* _Records for the exercise_
Start of Block

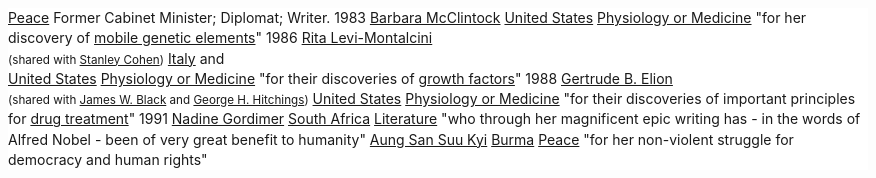 <td><a title="Nobel Peace Prize" href="https://en.wikipedia.org/wiki/Nobel_Peace_Prize">Peace</a></td>
<td>Former Cabinet Minister; Diplomat; Writer.</td>
</tr>
<tr>
<td align="center">1983</td>
<td><span data-sort-value="McClintock, Barbara"><span class="vcard"><span class="fn"><a title="Barbara McClintock" href="https://en.wikipedia.org/wiki/Barbara_McClintock">Barbara McClintock</a></span></span></span></td>
<td><a title="United States" href="https://en.wikipedia.org/wiki/United_States">United States</a></td>
<td><a title="Nobel Prize in Physiology or Medicine" href="https://en.wikipedia.org/wiki/Nobel_Prize_in_Physiology_or_Medicine">Physiology or Medicine</a></td>
<td>"for her discovery of&nbsp;<a class="mw-redirect" title="Transposon" href="https://en.wikipedia.org/wiki/Transposon">mobile genetic elements</a>"</td>
</tr>
<tr>
<td align="center">1986</td>
<td><span data-sort-value="Levi-Montalcini, Rita"><span class="vcard"><span class="fn"><a title="Rita Levi-Montalcini" href="https://en.wikipedia.org/wiki/Rita_Levi-Montalcini">Rita Levi-Montalcini</a></span></span></span><br /><small>(shared with&nbsp;<a title="Stanley Cohen (biochemist)" href="https://en.wikipedia.org/wiki/Stanley_Cohen_(biochemist)">Stanley Cohen</a>)</small></td>
<td><a title="Italy" href="https://en.wikipedia.org/wiki/Italy">Italy</a>&nbsp;and<br /><a title="United States" href="https://en.wikipedia.org/wiki/United_States">United States</a></td>
<td><a title="Nobel Prize in Physiology or Medicine" href="https://en.wikipedia.org/wiki/Nobel_Prize_in_Physiology_or_Medicine">Physiology or Medicine</a></td>
<td>"for their discoveries of&nbsp;<a title="Growth factor" href="https://en.wikipedia.org/wiki/Growth_factor">growth factors</a>"</td>
</tr>
<tr>
<td align="center">1988</td>
<td><span data-sort-value="Elion, Gertrude B."><span class="vcard"><span class="fn"><a title="Gertrude B. Elion" href="https://en.wikipedia.org/wiki/Gertrude_B._Elion">Gertrude B. Elion</a></span></span></span><br /><small>(shared with&nbsp;<a class="mw-redirect" title="James W. Black" href="https://en.wikipedia.org/wiki/James_W._Black">James W. Black</a>&nbsp;and&nbsp;<a title="George H. Hitchings" href="https://en.wikipedia.org/wiki/George_H._Hitchings">George H. Hitchings</a>)</small></td>
<td><a title="United States" href="https://en.wikipedia.org/wiki/United_States">United States</a></td>
<td><a title="Nobel Prize in Physiology or Medicine" href="https://en.wikipedia.org/wiki/Nobel_Prize_in_Physiology_or_Medicine">Physiology or Medicine</a></td>
<td>"for their discoveries of important principles for&nbsp;<a title="Pharmacology" href="https://en.wikipedia.org/wiki/Pharmacology">drug treatment</a>"</td>
</tr>
<tr>
<td rowspan="2" align="center">1991</td>
<td><span data-sort-value="Gordimer, Nadine"><span class="vcard"><span class="fn"><a title="Nadine Gordimer" href="https://en.wikipedia.org/wiki/Nadine_Gordimer">Nadine Gordimer</a></span></span></span></td>
<td><a title="South Africa" href="https://en.wikipedia.org/wiki/South_Africa">South Africa</a></td>
<td><a title="Nobel Prize in Literature" href="https://en.wikipedia.org/wiki/Nobel_Prize_in_Literature">Literature</a></td>
<td>"who through her magnificent epic writing has - in the words of Alfred Nobel - been of very great benefit to humanity"</td>
</tr>
<tr>
<td><span data-sort-value="Suu Kyi, Aung San"><span class="vcard"><span class="fn"><a title="Aung San Suu Kyi" href="https://en.wikipedia.org/wiki/Aung_San_Suu_Kyi">Aung San Suu Kyi</a></span></span></span></td>
<td><a class="mw-redirect" title="Burma" href="https://en.wikipedia.org/wiki/Burma">Burma</a></td>
<td><a title="Nobel Peace Prize" href="https://en.wikipedia.org/wiki/Nobel_Peace_Prize">Peace</a></td>
<td>"for her non-violent struggle for democracy and human rights"</td>
</tr>
<tr>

End of Block

* _Directions_
Return all the lines above exactly; none of the pictures should appear.

* _Reply to the exercise_
 <td><a title="Nobel Peace Prize" href="https://en.wikipedia.org/wiki/Nobel_Peace_Prize">Peace</a></td>
<td>Former Cabinet Minister; Diplomat; Writer.</td>
</tr>
<tr>
<td align="center">1983</td>
<td><span data-sort-value="McClintock, Barbara"><span class="vcard"><span class="fn"><a title="Barbara McClintock" href="https://en.wikipedia.org/wiki/Barbara_McClintock">Barbara McClintock</a></span></span></span></td>
<td><a title="United States" href="https://en.wikipedia.org/wiki/United_States">United States</a></td>
<td><a title="Nobel Prize in Physiology or Medicine" href="https://en.wikipedia.org/wiki/Nobel_Prize_in_Physiology_or_Medicine">Physiology or Medicine</a></td>
<td>"for her discovery of&nbsp;<a class="mw-redirect" title="Transposon" href="https://en.wikipedia.org/wiki/Transposon">mobile genetic elements</a>"</td>
</tr>
<tr>
<td align="center">1986</td>
<td><span data-sort-value="Levi-Montalcini, Rita"><span class="vcard"><span class="fn"><a title="Rita Levi-Montalcini" href="https://en.wikipedia.org/wiki/Rita_Levi-Montalcini">Rita Levi-Montalcini</a></span></span></span><br /><small>(shared with&nbsp;<a title="Stanley Cohen (biochemist)" href="https://en.wikipedia.org/wiki/Stanley_Cohen_(biochemist)">Stanley Cohen</a>)</small></td>
<td><a title="Italy" href="https://en.wikipedia.org/wiki/Italy">Italy</a>&nbsp;and<br /><a title="United States" href="https://en.wikipedia.org/wiki/United_States">United States</a></td>
<td><a title="Nobel Prize in Physiology or Medicine" href="https://en.wikipedia.org/wiki/Nobel_Prize_in_Physiology_or_Medicine">Physiology or Medicine</a></td>
<td>"for their discoveries of&nbsp;<a title="Growth factor" href="https://en.wikipedia.org/wiki/Growth_factor">growth factors</a>"</td>
</tr>
<tr>
<td align="center">1988</td>
<td><span data-sort-value="Elion, Gertrude B."><span class="vcard"><span class="fn"><a title="Gertrude B. Elion" href="https://en.wikipedia.org/wiki/Gertrude_B._Elion">Gertrude B. Elion</a></span></span></span><br /><small>(shared with&nbsp;<a class="mw-redirect" title="James W. Black" href="https://en.wikipedia.org/wiki/James_W._Black">James W. Black</a>&nbsp;and&nbsp;<a title="George H. Hitchings" href="https://en.wikipedia.org/wiki/George_H._Hitchings">George H. Hitchings</a>)</small></td>
<td><a title="United States" href="https://en.wikipedia.org/wiki/United_States">United States</a></td>
<td><a title="Nobel Prize in Physiology or Medicine" href="https://en.wikipedia.org/wiki/Nobel_Prize_in_Physiology_or_Medicine">Physiology or Medicine</a></td>
<td>"for their discoveries of important principles for&nbsp;<a title="Pharmacology" href="https://en.wikipedia.org/wiki/Pharmacology">drug treatment</a>"</td>
</tr>
<tr>
<td rowspan="2" align="center">1991</td>
<td><span data-sort-value="Gordimer, Nadine"><span class="vcard"><span class="fn"><a title="Nadine Gordimer" href="https://en.wikipedia.org/wiki/Nadine_Gordimer">Nadine Gordimer</a></span></span></span></td>
<td><a title="South Africa" href="https://en.wikipedia.org/wiki/South_Africa">South Africa</a></td>
<td><a title="Nobel Prize in Literature" href="https://en.wikipedia.org/wiki/Nobel_Prize_in_Literature">Literature</a></td>
<td>"who through her magnificent epic writing has - in the words of Alfred Nobel - been of very great benefit to humanity"</td>
</tr>
<tr>
<td><span data-sort-value="Suu Kyi, Aung San"><span class="vcard"><span class="fn"><a title="Aung San Suu Kyi" href="https://en.wikipedia.org/wiki/Aung_San_Suu_Kyi">Aung San Suu Kyi</a></span></span></span></td>
<td><a class="mw-redirect" title="Burma" href="https://en.wikipedia.org/wiki/Burma">Burma</a></td>
<td><a title="Nobel Peace Prize" href="https://en.wikipedia.org/wiki/Nobel_Peace_Prize">Peace</a></td>
<td>"for her non-violent struggle for democracy and human rights"</td>
</tr>
<tr>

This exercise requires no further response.